On a mentionné Félix Vallotton, qui, par ses six gravures, a su rendre plus encore que la photographie les terribles matérialités de la guerre, la Tranchée, Les Fils de fer, le Guetteur, L’Orgie, Les Civils. Bien d’autres témoignages suivent, lettres de conscrits à leur mère, journal d’enfance d’Anaïs Nin, la correspondance de guerre de Fernand Léger, témoignage d’une grande acuité sur la brutalité de guerre absolument nouvelle qui fut mise en œuvre au cours de cet immense conflit. Le célèbre peintre a su rendre la violence de la guerre avec un savoir-dire exceptionnel ; dont la force expressive demeure, malgré les millions d’images qui ont relaté depuis la violence guerrière. « J’ai vu des choses excessivement curieuses. Des têtes d’hommes presque momifiées émergeant de la boue… Les mains surtout sont extraordinaires… C’est ce qu’il y a de plus expressif. Plusieurs ont les doigts dans la bouche, les doigts sont coupés par les dents. Un type qui souffre trop se bouffe les mains. » Puis le peintre abdique devant tant d’horreurs.

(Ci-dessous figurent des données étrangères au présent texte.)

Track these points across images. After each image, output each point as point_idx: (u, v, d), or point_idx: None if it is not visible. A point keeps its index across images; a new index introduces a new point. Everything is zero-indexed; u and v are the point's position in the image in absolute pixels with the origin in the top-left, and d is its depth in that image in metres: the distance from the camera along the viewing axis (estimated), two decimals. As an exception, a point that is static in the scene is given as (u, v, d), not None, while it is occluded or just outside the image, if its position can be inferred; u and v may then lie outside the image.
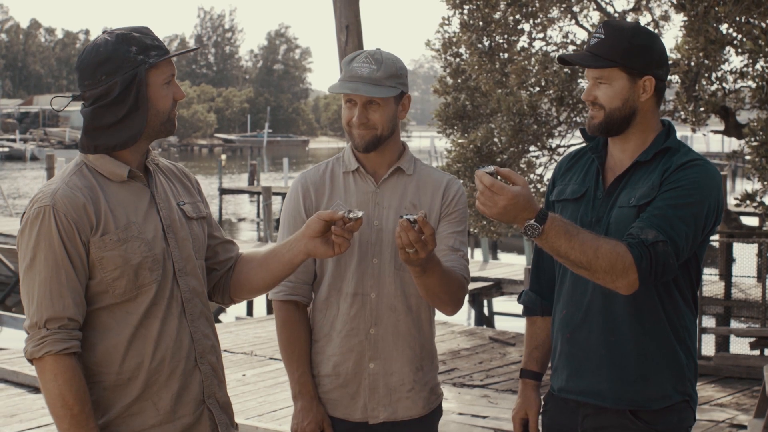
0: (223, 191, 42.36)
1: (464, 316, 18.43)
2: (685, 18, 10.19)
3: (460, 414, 9.02)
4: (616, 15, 12.42)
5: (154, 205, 3.40)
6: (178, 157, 50.69)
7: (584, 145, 3.85)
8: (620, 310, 3.56)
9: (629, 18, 12.59)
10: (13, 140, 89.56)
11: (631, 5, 12.81)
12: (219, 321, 18.65)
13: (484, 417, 8.92)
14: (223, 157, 48.34)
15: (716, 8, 9.68)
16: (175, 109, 3.42)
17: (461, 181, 3.85)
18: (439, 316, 16.05)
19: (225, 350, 11.77)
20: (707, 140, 74.06)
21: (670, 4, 10.94)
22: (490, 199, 3.25)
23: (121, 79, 3.26)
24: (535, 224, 3.28)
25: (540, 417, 3.92)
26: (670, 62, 10.99)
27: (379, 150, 3.92)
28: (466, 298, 16.21)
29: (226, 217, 40.92)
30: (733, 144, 15.02)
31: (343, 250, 3.49)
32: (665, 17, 12.72)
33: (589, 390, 3.64)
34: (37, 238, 3.21)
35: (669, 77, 11.57)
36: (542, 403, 3.93)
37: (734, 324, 14.34)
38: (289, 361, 3.99)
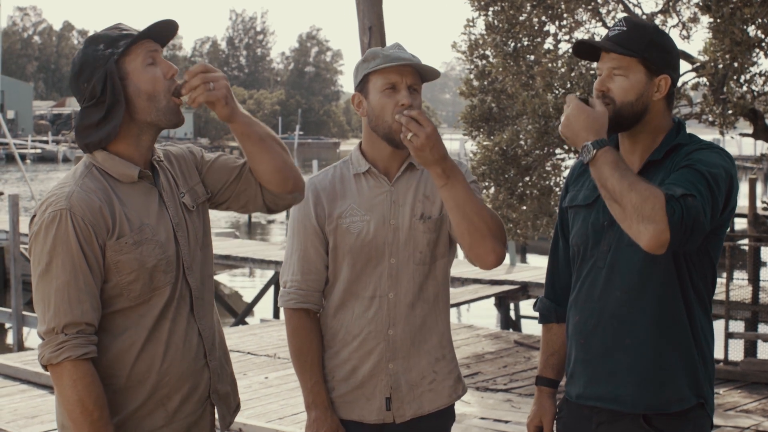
0: (252, 193, 42.47)
1: (490, 319, 18.35)
2: (711, 20, 10.09)
3: (483, 418, 8.96)
4: (644, 17, 12.32)
5: (163, 204, 3.38)
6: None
7: None
8: (633, 313, 3.52)
9: (657, 20, 12.48)
10: (46, 142, 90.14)
11: (659, 7, 12.69)
12: (245, 323, 18.69)
13: (507, 422, 8.85)
14: (253, 159, 48.33)
15: (743, 10, 9.58)
16: (173, 94, 3.32)
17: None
18: (465, 318, 15.98)
19: (248, 352, 11.78)
20: (739, 143, 73.56)
21: (697, 6, 10.82)
22: (565, 112, 3.44)
23: (97, 79, 3.24)
24: (590, 147, 3.33)
25: (554, 424, 3.87)
26: (698, 64, 10.91)
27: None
28: (492, 301, 16.09)
29: (256, 219, 41.02)
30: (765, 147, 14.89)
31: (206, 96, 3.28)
32: (694, 19, 12.59)
33: (606, 395, 3.59)
34: (54, 242, 3.17)
35: (697, 79, 11.54)
36: (556, 410, 3.88)
37: (762, 329, 14.18)
38: (302, 370, 3.93)
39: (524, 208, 12.34)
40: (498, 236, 3.67)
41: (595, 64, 10.24)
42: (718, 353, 12.23)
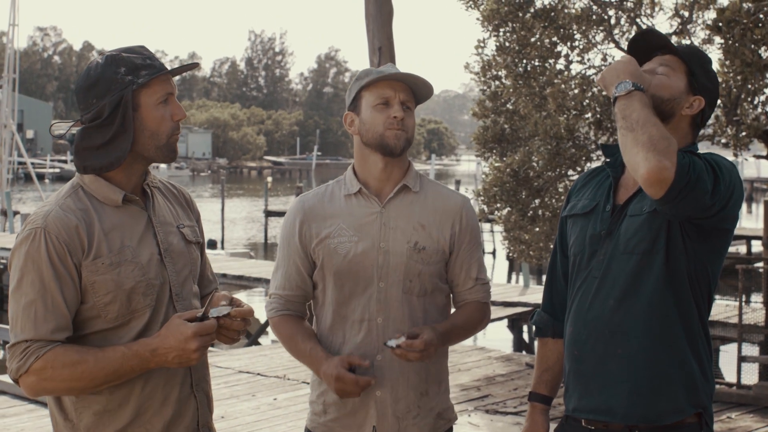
0: (269, 213, 42.65)
1: (504, 341, 18.26)
2: (722, 41, 10.05)
3: (491, 441, 8.89)
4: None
5: (150, 228, 3.34)
6: (224, 179, 50.82)
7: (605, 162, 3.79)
8: (625, 322, 3.48)
9: (672, 41, 12.42)
10: (65, 161, 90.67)
11: (674, 29, 12.65)
12: (258, 343, 18.65)
13: (515, 445, 8.77)
14: (269, 179, 48.50)
15: (753, 31, 9.54)
16: (177, 134, 3.34)
17: (468, 196, 3.84)
18: (479, 340, 15.84)
19: (258, 373, 11.73)
20: (758, 165, 73.25)
21: (707, 27, 10.76)
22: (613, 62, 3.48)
23: (109, 102, 3.22)
24: (630, 84, 3.35)
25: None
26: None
27: (391, 164, 3.84)
28: (505, 323, 16.04)
29: (272, 240, 41.09)
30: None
31: (229, 343, 3.36)
32: (708, 40, 12.55)
33: (599, 407, 3.54)
34: (25, 259, 3.16)
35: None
36: (549, 427, 3.83)
37: (777, 352, 14.04)
38: (297, 348, 3.84)
39: (537, 229, 12.28)
40: (481, 328, 3.97)
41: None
42: (731, 377, 12.12)
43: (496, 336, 19.10)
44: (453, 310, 3.94)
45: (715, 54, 10.84)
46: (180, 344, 3.12)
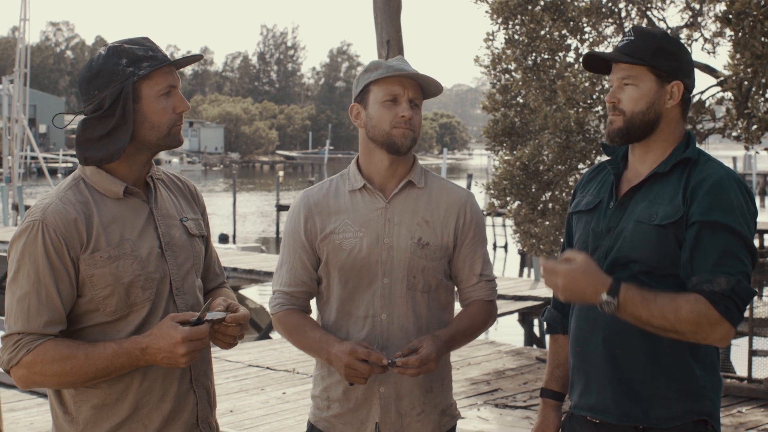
0: (280, 208, 42.73)
1: (514, 335, 18.22)
2: (732, 33, 9.99)
3: (500, 436, 8.87)
4: (670, 31, 12.21)
5: (152, 221, 3.33)
6: (236, 173, 50.90)
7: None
8: (627, 324, 3.41)
9: (683, 35, 12.37)
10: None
11: (685, 21, 12.58)
12: (269, 337, 18.65)
13: (524, 439, 8.75)
14: (281, 173, 48.54)
15: (764, 23, 9.47)
16: (179, 125, 3.32)
17: (479, 190, 3.79)
18: (490, 333, 15.79)
19: (267, 367, 11.73)
20: (771, 159, 73.00)
21: (717, 18, 10.69)
22: (551, 282, 3.28)
23: (110, 93, 3.20)
24: (609, 299, 3.23)
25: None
26: (722, 78, 10.80)
27: (397, 161, 3.80)
28: (515, 317, 16.01)
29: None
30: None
31: (226, 348, 3.34)
32: (719, 33, 12.48)
33: (596, 406, 3.53)
34: (22, 251, 3.16)
35: (721, 94, 11.43)
36: (560, 423, 3.81)
37: (789, 346, 13.98)
38: (305, 339, 3.78)
39: (547, 223, 12.22)
40: (486, 328, 3.93)
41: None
42: (742, 371, 12.08)
43: (507, 330, 19.06)
44: (458, 307, 3.92)
45: (725, 46, 10.77)
46: (169, 347, 3.11)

La guerre, c’est aussi les champs d’honneur, les mémoriels, les célébrations. Le fameux sanctuaire japonais de Yasukeni est caractéristique à cet égard, qui a bien de fois défrayé la chronique car abritant les tombes de criminels de guerre à côtés de ceux des autres combattants. Est-il décent de s’y rendre, comme l’a fait le président Reagan ? Le terme de Yasukuni, qui associe les mots apaiser (yasunzuru) et « pays » (kuni), signifie donc « apaiser le pays », « maintenir la paix du pays ». Le sanctuaire est devenu la « pierre angulaire du militarisme japonais » en même temps qu’un lieu de culte de l’empereur et de l’État. Tout est là : convient-il d’héroïser les soldats morts au combat, dans une perspective de paix ou dans une perspective clairement affirmée de préparation à la guerre ? Chaque pays, chaque époque, apporte sa réponse à cette éternelle question. Tant que persistera la guerre, les réponses ne seront jamais tranchées. Si vis pacem, para bellum.